Successful international retail management relies on a number of internal factors that ensure the organization is prepared to take on a wider distribution network with its current structure. According to Vida, Fairhurst & Reardon (2000) these internal characteristics include strategic management characteristics, retail conception, logistics, and the size of the organization. The ability of managers to determine and implement the retail strategy, the retail approaches, logistical abilities, and the capital strength have an influence on whether or not the organization will be successful.

Products that are sold externally are not the main determinants of a successful international retail business. Certainly, the right product helps but isn’t as influential as the companies structure. The profitability of the organization often relies on those internal structural functions that ensure that products are being purchased/developed at a price conscious level and then moved through efficient processes to display them to customers. It is these internal structures that seem to make a large influence that separates the viability of companies within the industry.

Standardization creates higher levels of efficiency when moving and selling large quantities of similar products. Successful organizations often use standardized core elements (store design, locations, etc…) with adjustable peripheral elements (i.e. assortments, promotions, offerings, etc…) (Swoboda & Elsner, 2013).  Such a system allows for sequential and logical adjustments of core structures in response to global market needs without enduring higher expenses in variability and redundancy.

A solid core system can also help to promote stronger distribution management. The logistical market varies among nations and having a proper system can reduce intensity of price competition, collaboration of suppliers, the purchasing of bulk commodities, and the rate of adoption of improvements (i.e. technology) (Fernie, 1995).

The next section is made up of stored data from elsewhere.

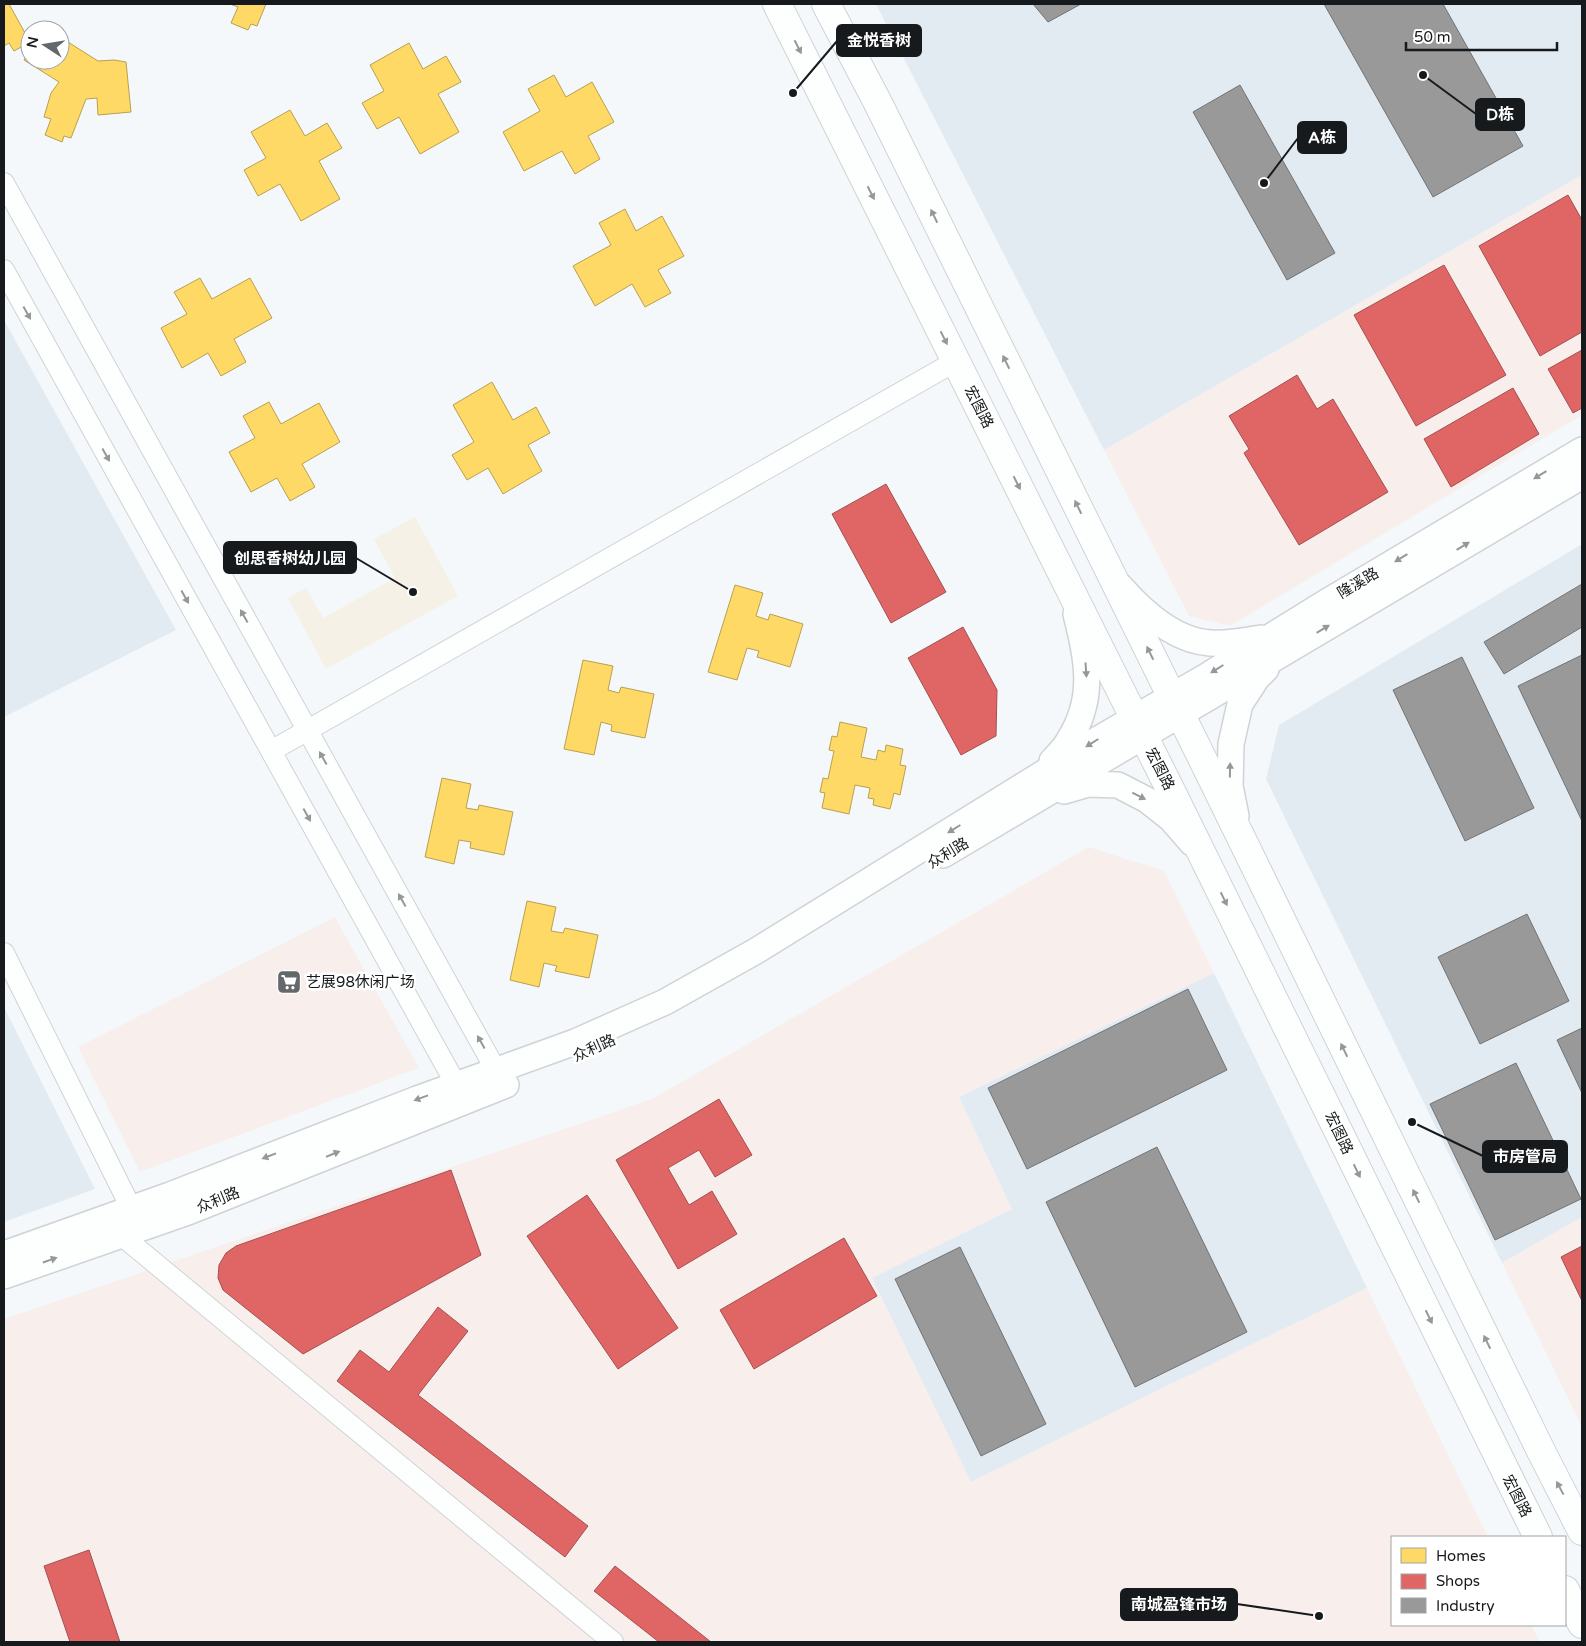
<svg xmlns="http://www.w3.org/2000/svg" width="1586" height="1646" font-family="'Varela Round','Noto Sans SC',sans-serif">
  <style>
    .commercial { fill: #f8efed }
    .built { fill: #e3ebf2 }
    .education { fill: #f5f1e7 }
    .homes { fill: #ffd966; stroke: #b9a050 }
    .shops { fill: #e06666; stroke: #a44f50 }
    .industry { fill: #999; stroke: #727374 }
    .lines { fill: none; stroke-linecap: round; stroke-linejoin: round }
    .minor-casing { stroke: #d0d3d5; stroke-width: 22 }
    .tertiary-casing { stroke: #d0d3d5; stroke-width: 28 }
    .secondary-casing { stroke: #d0d3d5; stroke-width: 30 }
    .minor { stroke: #fdfefe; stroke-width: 20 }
    .tertiary { stroke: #fdfefe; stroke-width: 25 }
    .secondary { stroke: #fdfefe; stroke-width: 28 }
    .oneway { fill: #969798 }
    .labels { text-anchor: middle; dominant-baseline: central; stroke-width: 5; stroke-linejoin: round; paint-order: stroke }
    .street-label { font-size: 15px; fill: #171a1c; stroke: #fff }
    .poi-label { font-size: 15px; fill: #171a1c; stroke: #fff; text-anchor: start }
    .leader { fill: none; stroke: #171a1c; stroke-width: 2 }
    .callout-dot { fill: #171a1c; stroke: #fff; stroke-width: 2 }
    .callout { fill: #171a1c; stroke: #171a1c; stroke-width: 2 }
    .callout-label { font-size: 16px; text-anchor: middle; font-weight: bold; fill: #fff }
  </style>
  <rect width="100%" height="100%" fill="#f4f8fb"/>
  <path class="commercial" d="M 1582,175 L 1582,415 L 1230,626 L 1189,616 L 1104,450 Z
    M 1089,847 L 1164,871 L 1214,973 L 959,1097 L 1013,1209 L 872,1278 L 971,1482 L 1367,1288 L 1488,1537 L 1392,1537 L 1392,1625 L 1531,1625 L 1540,1642 L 4,1642 L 4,1319 L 652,1099 Z
    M 335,917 L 419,1068 L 140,1172 L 78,1047 Z
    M 1582,1217 L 1582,1427 L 1502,1263 Z"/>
  <path class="built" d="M 876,4 L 1582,4 L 1582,175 L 1104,450 Z
    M 4,320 L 176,630 L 4,717 Z
    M 1582,544 L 1582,1217 L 1502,1263 L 1266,779 L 1279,725 Z
    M 1214,973 L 1367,1288 L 971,1482 L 872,1278 L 1012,1209 L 959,1097 Z
    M 4,1007 L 95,1189 L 4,1222 Z"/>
  <path class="education" d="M 415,517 L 458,596 L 326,669 L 288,598 L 306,588 L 323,618 L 395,578 L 374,539 Z"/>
  <path class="homes" d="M 4,4 L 9,4 L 30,42 L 14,51 L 9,43 L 4,46 Z
    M 230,4 L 266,4 L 257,26 L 251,24 L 248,30 L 231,23 L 238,7 Z
    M 60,37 L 98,61 L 114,60 L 126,62 L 131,112 L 98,115 L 97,98 L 86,99 L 71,138 L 64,136 L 62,142 L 45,135 L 51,119 L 44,117 L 51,93 L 59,82 L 24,60 L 30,50 L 30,60 L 60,60 Z
    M 409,43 L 423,69 L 446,56 L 461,82 L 438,94 L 459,132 L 420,154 L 399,117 L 377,129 L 362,103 L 384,91 L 370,65 Z
    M 554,75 L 566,97 L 592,82 L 614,122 L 588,136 L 600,159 L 575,174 L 562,151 L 524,171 L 503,132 L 540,111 L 528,89 Z
    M 290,110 L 305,136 L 327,123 L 342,148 L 319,161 L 340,199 L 301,221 L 280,184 L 258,196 L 244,170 L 266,158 L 251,132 Z
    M 625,209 L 636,231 L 662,216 L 684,256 L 658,270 L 671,293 L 645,307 L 632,284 L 595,306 L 573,266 L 611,245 L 599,223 Z
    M 200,278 L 212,299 L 250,278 L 272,318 L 234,339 L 246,362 L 221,376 L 208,353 L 182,368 L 161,328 L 187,314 L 174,292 Z
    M 492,382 L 513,420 L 536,407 L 550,433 L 528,445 L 542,471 L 503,494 L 488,468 L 467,480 L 452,455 L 474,442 L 453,405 Z
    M 269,402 L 281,424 L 319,403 L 340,442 L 302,464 L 315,487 L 290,501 L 277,478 L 251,492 L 229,452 L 255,438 L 243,416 Z
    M 735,585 L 763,593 L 756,616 L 768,620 L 770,614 L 803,624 L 790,667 L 757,657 L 759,651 L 747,648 L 737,680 L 708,672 Z
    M 583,660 L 613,666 L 608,690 L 619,693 L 621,687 L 654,694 L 645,738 L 611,731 L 612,725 L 601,722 L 594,755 L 564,749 Z
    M 840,722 L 867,728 L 861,757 L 876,760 L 878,750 L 885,752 L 886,745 L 903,749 L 900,765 L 906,766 L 900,795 L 894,793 L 890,809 L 873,805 L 874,799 L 868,798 L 870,788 L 855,785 L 849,814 L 822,808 L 825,793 L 820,792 L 823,778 L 828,779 L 834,751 L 829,750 L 832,736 L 837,737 Z
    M 442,778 L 471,784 L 466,808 L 478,810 L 479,805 L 513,812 L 504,855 L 470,848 L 471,842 L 459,840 L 454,864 L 425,857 Z
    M 527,901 L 556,907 L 551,931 L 563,933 L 565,928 L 598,935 L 589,978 L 555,971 L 557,966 L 544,963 L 539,987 L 510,980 Z"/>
  <path class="shops" d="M 1568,195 L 1582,220 L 1582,332 L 1540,356 L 1479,246 Z
    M 1444,265 L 1506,375 L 1416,426 L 1354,315 Z
    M 1582,350 L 1582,408 L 1573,413 L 1548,369 Z
    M 1297,375 L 1317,409 L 1333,399 L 1388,492 L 1299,545 L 1244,453 L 1249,449 L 1229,416 Z
    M 1513,388 L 1539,434 L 1451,487 L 1424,439 Z
    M 886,484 L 946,592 L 891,623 L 832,514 Z
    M 963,627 L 997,690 L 996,736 L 961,755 L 908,658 Z
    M 719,1099 L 752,1155 L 715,1177 L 699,1150 L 668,1168 L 689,1205 L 712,1191 L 737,1234 L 678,1269 L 616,1160 Z
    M 451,1170 L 481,1255 L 303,1354 L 223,1290 L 218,1278 L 219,1265 L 226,1253 L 236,1246 Z
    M 587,1195 L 678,1328 L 618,1369 L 527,1236 Z
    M 844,1238 L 877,1296 L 754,1369 L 720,1310 Z
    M 1582,1246 L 1582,1301 L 1561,1257 Z
    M 438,1307 L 468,1331 L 418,1395 L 588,1526 L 565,1557 L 337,1381 L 360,1350 L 389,1372 Z
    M 89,1550 L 120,1642 L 70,1642 L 44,1566 Z
    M 615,1566 L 711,1642 L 659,1642 L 594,1591 Z"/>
  <path class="industry" d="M 1033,4 L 1081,4 L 1048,22 Z
    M 1324,4 L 1443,4 L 1523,146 L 1433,197 Z
    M 1240,85 L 1335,253 L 1287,280 L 1193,112 Z
    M 1582,584 L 1582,627 L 1504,674 L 1484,642 Z
    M 1582,655 L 1582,821 L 1518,686 Z
    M 1462,657 L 1534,808 L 1465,841 L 1393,690 Z
    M 1527,914 L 1569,1001 L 1480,1044 L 1438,957 Z
    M 1188,989 L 1227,1070 L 1027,1169 L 988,1088 Z
    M 1582,1028 L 1582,1093 L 1557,1040 Z
    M 1516,1063 L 1581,1199 L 1495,1240 L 1430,1104 Z
    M 1157,1147 L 1247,1332 L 1135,1387 L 1046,1202 Z
    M 960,1247 L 1046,1424 L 981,1456 L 895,1279 Z"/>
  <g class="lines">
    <defs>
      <path id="minor" d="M 4,183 L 503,1083
        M 4,270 L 463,1097
        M 271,751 L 956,361
        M 4,953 L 138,1222
        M 121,1235 L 613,1642"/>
      <path id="tertiary" d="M 1120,586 C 1142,611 1175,641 1210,643 C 1227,644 1244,641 1261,638
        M 1052,761 C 1058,754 1065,748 1069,740 C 1096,698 1087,659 1076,614
        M 1064,791 L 1088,784 L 1118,785 L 1147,800 L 1171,819 L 1192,843
        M 1236,816 L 1230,786 L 1231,744 L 1240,704 L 1257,678 L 1266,669
        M 943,855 L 1582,476
        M 4,1254 L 170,1195 L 417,1099 L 575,1042 L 665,1002 L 756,951 L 1100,738 L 1210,674 L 1325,603 L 1582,450
        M 4,1276 L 188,1212 L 506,1085"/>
      <path id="secondary" d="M 777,4 L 1173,795 L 1538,1537
        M 826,4 L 878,103 L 1209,772 L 1541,1451 L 1582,1531
        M 1565,1590 L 1582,1624"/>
    </defs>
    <use href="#minor" class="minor-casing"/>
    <use href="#tertiary" class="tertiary-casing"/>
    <use href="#secondary" class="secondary-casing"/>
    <use href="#minor" class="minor"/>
    <use href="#tertiary" class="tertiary"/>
    <use href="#secondary" class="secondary"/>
  </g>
  <defs><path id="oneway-solid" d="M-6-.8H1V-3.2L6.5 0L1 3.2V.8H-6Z" transform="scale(1.25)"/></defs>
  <g class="oneway">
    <use href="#oneway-solid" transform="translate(798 47) rotate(63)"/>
    <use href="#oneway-solid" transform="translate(871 193) rotate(63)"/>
    <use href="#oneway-solid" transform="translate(934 216) rotate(-116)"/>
    <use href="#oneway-solid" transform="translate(27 313) rotate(61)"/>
    <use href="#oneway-solid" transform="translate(944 338) rotate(63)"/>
    <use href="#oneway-solid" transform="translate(1006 362) rotate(-116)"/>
    <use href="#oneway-solid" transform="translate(106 455) rotate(61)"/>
    <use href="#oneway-solid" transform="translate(1540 475) rotate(149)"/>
    <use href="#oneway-solid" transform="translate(1017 483) rotate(63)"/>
    <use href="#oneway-solid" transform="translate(1078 507) rotate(-116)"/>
    <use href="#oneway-solid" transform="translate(1463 546) rotate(-31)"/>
    <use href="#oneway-solid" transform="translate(1401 558) rotate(149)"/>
    <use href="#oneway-solid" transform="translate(185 597) rotate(61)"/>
    <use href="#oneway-solid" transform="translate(244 616) rotate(-119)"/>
    <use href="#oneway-solid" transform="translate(1323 629) rotate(-31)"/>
    <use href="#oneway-solid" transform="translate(1150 653) rotate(-116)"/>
    <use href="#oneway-solid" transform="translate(1217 669) rotate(148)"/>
    <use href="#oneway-solid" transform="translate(1086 670) rotate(86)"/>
    <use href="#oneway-solid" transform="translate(1092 743) rotate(148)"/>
    <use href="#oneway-solid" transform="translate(323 758) rotate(-119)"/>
    <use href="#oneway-solid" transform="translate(1230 770) rotate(-89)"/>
    <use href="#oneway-solid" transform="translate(1139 796) rotate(27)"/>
    <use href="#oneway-solid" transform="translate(307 815) rotate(61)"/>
    <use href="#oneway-solid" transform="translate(954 829) rotate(148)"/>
    <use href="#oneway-solid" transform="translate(1224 899) rotate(64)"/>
    <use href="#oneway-solid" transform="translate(402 900) rotate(-119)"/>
    <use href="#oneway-solid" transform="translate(481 1042) rotate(-119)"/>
    <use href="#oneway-solid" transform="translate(1344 1050) rotate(-116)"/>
    <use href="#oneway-solid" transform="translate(421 1098) rotate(160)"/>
    <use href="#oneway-solid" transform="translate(333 1154) rotate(-22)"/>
    <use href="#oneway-solid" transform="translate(269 1156) rotate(159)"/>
    <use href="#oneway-solid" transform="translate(1357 1171) rotate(64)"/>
    <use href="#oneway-solid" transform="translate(1416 1196) rotate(-116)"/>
    <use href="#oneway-solid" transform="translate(50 1260) rotate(-19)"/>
    <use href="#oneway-solid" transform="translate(1429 1317) rotate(64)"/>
    <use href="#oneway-solid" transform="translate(1487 1342) rotate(-116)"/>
    <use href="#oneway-solid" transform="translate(1560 1488) rotate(-118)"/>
  </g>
  <defs>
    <symbol id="supermarket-square" viewBox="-11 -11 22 22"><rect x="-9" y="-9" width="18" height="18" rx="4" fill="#64686a" stroke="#fff"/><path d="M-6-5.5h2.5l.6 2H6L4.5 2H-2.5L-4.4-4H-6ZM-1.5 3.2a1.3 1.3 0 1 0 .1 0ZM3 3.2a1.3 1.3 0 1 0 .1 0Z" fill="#fff"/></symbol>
  </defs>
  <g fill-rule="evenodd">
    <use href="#supermarket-square" x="275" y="968" width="28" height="28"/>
  </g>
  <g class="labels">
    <g class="street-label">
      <text transform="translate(979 407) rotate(63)">宏图路</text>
      <text transform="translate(1358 583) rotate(-31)">隆溪路</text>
      <text transform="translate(1160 769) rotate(63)">宏图路</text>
      <text transform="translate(948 853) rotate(-31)">众利路</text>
      <text transform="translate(594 1048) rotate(-24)">众利路</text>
      <text transform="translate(1339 1133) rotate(64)">宏图路</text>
      <text transform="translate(218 1200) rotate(-22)">众利路</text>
      <text transform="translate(1517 1496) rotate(63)">宏图路</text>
    </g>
    <g class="poi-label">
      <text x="306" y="982">艺展98休闲广场</text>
    </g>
  </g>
  <path class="leader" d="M793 93L837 41M1423 75L1476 114M1264 183L1298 138M413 592L356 558M1412 1122L1483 1156M1319 1616L1237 1604"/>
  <g class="callout-dot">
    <circle cx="793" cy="93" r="5"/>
    <circle cx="1423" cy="75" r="5"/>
    <circle cx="1264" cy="183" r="5"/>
    <circle cx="413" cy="592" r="5"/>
    <circle cx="1412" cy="1122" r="5"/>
    <circle cx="1319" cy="1616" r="5"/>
  </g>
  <g class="callout">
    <rect x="837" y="25" width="84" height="31" rx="5"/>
    <rect x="1476" y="99" width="48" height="31" rx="5"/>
    <rect x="1298" y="122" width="48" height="31" rx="5"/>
    <rect x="224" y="542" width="132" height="31" rx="5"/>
    <rect x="1483" y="1141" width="84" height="31" rx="5"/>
    <rect x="1121" y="1589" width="116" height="31" rx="5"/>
  </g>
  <g class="callout-label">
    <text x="879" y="46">金悦香树</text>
    <text x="1500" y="120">D栋</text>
    <text x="1322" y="143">A栋</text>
    <text x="290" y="564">创思香树幼儿园</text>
    <text x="1525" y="1162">市房管局</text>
    <text x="1179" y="1610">南城盈锋市场</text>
  </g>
  <rect width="1586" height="1646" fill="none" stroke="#171a1c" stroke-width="10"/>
  <rect x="1391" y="1536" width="175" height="90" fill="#ffffff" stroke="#a2a3a4"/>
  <rect x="1401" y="1548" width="25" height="15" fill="#ffd966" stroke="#a2a3a4"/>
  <text x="1436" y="1561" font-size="15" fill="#171a1c">Homes</text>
  <rect x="1401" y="1574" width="25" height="15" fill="#e06666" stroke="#a2a3a4"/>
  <text x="1436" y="1586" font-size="15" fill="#171a1c">Shops</text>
  <rect x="1401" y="1598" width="25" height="15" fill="#999999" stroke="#a2a3a4"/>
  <text x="1436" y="1611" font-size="15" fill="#171a1c">Industry</text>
  <g transform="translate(45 45) rotate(282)"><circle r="24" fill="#ffffff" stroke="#a2a3a4"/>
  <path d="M0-4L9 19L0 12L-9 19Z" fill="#64686a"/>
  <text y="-8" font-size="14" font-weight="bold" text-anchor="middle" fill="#171a1c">N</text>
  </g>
  <path d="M1406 42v8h151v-8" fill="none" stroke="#171a1c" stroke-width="2.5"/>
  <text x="1414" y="42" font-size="15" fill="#171a1c" stroke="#ffffff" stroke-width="4" paint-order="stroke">50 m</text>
</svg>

The realizing of profits through an international supply chain requires the ability to control costs and utilizing an efficient system that can work in multiple economic environments.

Most companies seek to cost cut and expand their markets as much as possible. How a company does this is important for the attainment of goals. According to Abrahamsson & Rehme (2013) those companies that focus more on customer value versus secondary goals in cost cutting or market expansion are more likely to be successful. Even though the goal is the same, the process may vary.  It is the benefit of focus on those things that further the fulfillment of customers’ needs.

Through the development of strong strategy approaches with core processes that adjust to the international market conditions organizations can develop additional retail profits. Instead of simply cost cutting and bulk buying one’s way into profitability it is also possible to focus on the more developed concept of customer value. Each of the decisions and processes should end in a satisfied customer that is willing to develop brand loyalty and long term relationships.


Abrahamsson, M. & Rehme, J. (2010). The role of logistics retailers’ corporation strategy-a driver for growth and customer value. Supply Chain Forum: International Journal, 11 (4). 

Fernie, J. (1995). International comparisons of supply chain management in grocery retailing. Service Industries Journal, 15 (4). 

Swoboda & Elsner (2013). Transferring the retail formal successfully into foreign countries. Journal of International Marketing, 21 (1).

Vida, I., Fairhurst, A. & Reardon, J. (2000). Determinants of international retail involvement: the case of large U.S. retail chains. Journal of International Marketing, 8 (4).